So, I decided it was time try MythTV properly, so I nuked the drive with a Xubuntu install which crashed halfway through showing me the true nature of my problem when there was no turning back - the DVD drive was dying. So I decided to proceed with my Linux install because I was on my way and liked the philosophy behind MythTV's design.

Now three days later I have a mostly working system, but I have had a number of casualties. First my DVD drive, then I blew up my monitor which I had to drive all the way to the office to collect, and now my graphics card is living on borrowed time (I will post about that in a bit). None of it is MythTV's or Ubuntu's fault, but I should of known when the weekend starts badly it can only get worse. I even got so desperate I considered installing Vista, but I am now really close to getting the whole system up and running.

As for MythTV itself - the features it provides were exactly what I wanted, DVD, TV, CD music, random downloaded videos. But it has proved to be such a pain, some of it Xubuntu's fault, some of it is MythTV's, and my greatest share of pain has come from nVidia.

The backend design of MythTV is a real good idea but it is painful to get up and running - even with the nicely supplied packages. Especially if you decide to change your IP address or XMLTV stops working briefly. The setup user interface is designed to be used from a big screen, but is extremely unintuitive and counter to any GUI guidelines you have ever seen. It took about three attempts to get the hook up between XMLTV and my DVB-T card correct and in the database.

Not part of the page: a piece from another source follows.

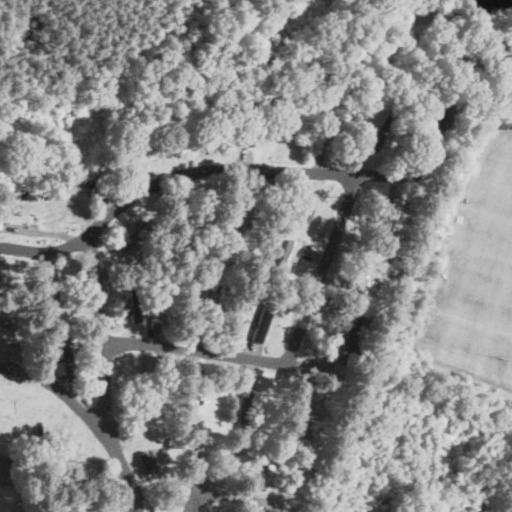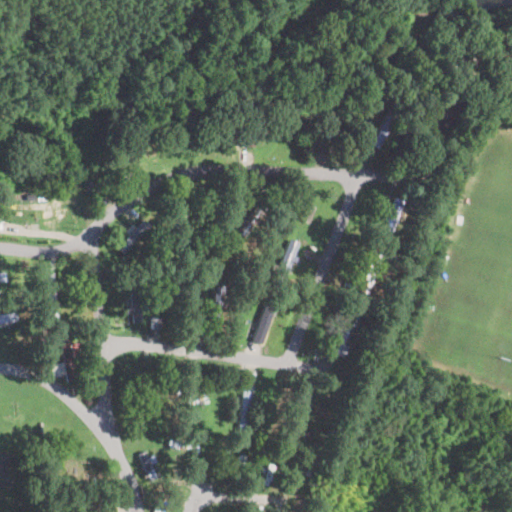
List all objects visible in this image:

The frontend is okay, but is at least five years behind anything you have seen for media centers (they have a new version they are working on but there is no planned release yet). You have to fiddle around so you can successfully eject DVDs, get your remote set up (involving text configuration files) which works okay but not intuitively (the stop button doesn't do what I expect on a Windows MCE remote), watch DVDs (enable the correct repositories), and getting your Samba mounts working (why on earth aren't Samba shares an optional directory rather than having to mess around with fstab?)

I did try X-Box Media Center as a front-end for the MythTV backend. It is much nicer to look at, provides some real good features (with a great iPlayer plug-in), worked with the MCE remote flawlessly and sensibly, and is only lacking the ability to schedule recordings. If that was possible I would use that as a frontend, because it seems much more stable than the MythTV UI. I did also try Boxee, the commercial version of XBMC, but although it looked quite nice I found it was not as good as XBMC it is derived from and its MythTV frontend refused to work as it is broken.

My thoughts this weekend have gone from MCE2005 to MythTV to XBMC to Boxee to XBMC to MythTV.... That also discounts the amount of time I sat down considering how I would write my own.

My main work now is to get hibernate and suspend working, but that requires a post all of its own. At least at that point I will be functionally equivalent to my Windows MCE2005 install that I nuked.